7P Tumor cell-released autophagosomes (TRAPs) promote breast cancer lung metastasis by modulating neutrophil extracellular traps formation

Neutrophil extracellular traps (NETs) are involved in the progression and metastasis of a variety of malignancies. Our previous studies have confirmed that tumor cell-released autophagosomes (TRAPs) induced immunosuppression TME formation. However, it remains to be investigated whether TRAPs-treated neutrophils contribute to the metastatic colonization of the lungs by tumor cells. NETs were observed by scanning electron microscopy (SEM) and Confocal Microscope.
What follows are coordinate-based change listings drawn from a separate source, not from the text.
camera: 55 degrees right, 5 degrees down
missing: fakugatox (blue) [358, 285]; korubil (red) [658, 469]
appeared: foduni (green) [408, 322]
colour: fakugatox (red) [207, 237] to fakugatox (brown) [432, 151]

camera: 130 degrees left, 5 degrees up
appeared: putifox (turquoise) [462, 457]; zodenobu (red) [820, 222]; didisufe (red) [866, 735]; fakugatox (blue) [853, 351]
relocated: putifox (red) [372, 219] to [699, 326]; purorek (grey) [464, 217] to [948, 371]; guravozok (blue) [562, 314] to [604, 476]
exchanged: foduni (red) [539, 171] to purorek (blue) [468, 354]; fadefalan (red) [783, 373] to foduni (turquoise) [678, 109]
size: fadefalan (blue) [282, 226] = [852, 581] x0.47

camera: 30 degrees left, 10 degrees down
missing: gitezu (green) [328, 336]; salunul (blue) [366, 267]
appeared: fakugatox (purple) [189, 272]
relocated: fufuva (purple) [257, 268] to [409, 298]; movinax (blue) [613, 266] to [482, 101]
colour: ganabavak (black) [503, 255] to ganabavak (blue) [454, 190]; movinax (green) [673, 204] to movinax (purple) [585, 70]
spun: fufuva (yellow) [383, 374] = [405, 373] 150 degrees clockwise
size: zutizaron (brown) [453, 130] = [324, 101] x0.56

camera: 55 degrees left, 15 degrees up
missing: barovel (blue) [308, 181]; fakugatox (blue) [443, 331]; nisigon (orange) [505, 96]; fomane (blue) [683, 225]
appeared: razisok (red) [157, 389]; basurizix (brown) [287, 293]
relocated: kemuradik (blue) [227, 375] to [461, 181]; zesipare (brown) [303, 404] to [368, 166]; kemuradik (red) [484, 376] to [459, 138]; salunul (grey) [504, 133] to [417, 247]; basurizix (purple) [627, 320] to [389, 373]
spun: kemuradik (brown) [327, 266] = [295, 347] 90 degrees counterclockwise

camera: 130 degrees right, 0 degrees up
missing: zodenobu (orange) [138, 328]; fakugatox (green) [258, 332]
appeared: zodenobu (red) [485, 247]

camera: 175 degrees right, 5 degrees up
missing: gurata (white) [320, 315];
Western blot and ELISA were used to quantify MPO-DNA, NE, and cit-H3 which are important components of NETs. In vivo, TRAPs were injected into the tail vein of mice and Beclin1 knockdown 4T1 tumor cells engineering to reduce TRAPs release were injected into mice subcutaneously. The characteristic molecules of NETs in plasma were detected. The study used antibody blocking assays and HMGB1 knockdown cell lines to identify key DAMPs on the surface of TRAPs. Inhibitor-treated neutrophils and TLR4 knockout mice were used to identify functional receptors on neutrophils. Flow cytometry was used to evaluate the effect of TRAPs on T cell function and lung infiltrating T cell function, as well as to monitor late lung metastases in neutrophils treated with TRAPs suppressor. Numerous reticular structures significantly increased in the cell culture supernatant after TRAPs treatment. In vivo, NETs were significantly increased in plasma after tail vein injection of TRAPs as well as in 4T1 tumor-bearing mice. Conversely, NETs were significantly decreased in the plasma of Beclin1 knockdown 4T1 tumor-bearing mice. TRAPs derived from breast tumor cell lines induced neutrophil formation of NETs via the HMGB1-TLR4-MyD88-ERK/p38 pathway. This process inhibited the proliferation and secretion of IFN-γ in CD4+ and CD8+ T cells, ultimately leading to increased lung metastasis. Tumor cell-released autophagosomes (TRAPs) promote breast cancer lung metastasis by modulating neutrophil extracellular traps formation. Overall, these findings define a novel mechanism mediated by TRAPs in neutrophils, which may suppress anti-tumor T cell immunity and highlight TRAPs as an important target for future tumor immunotherapy.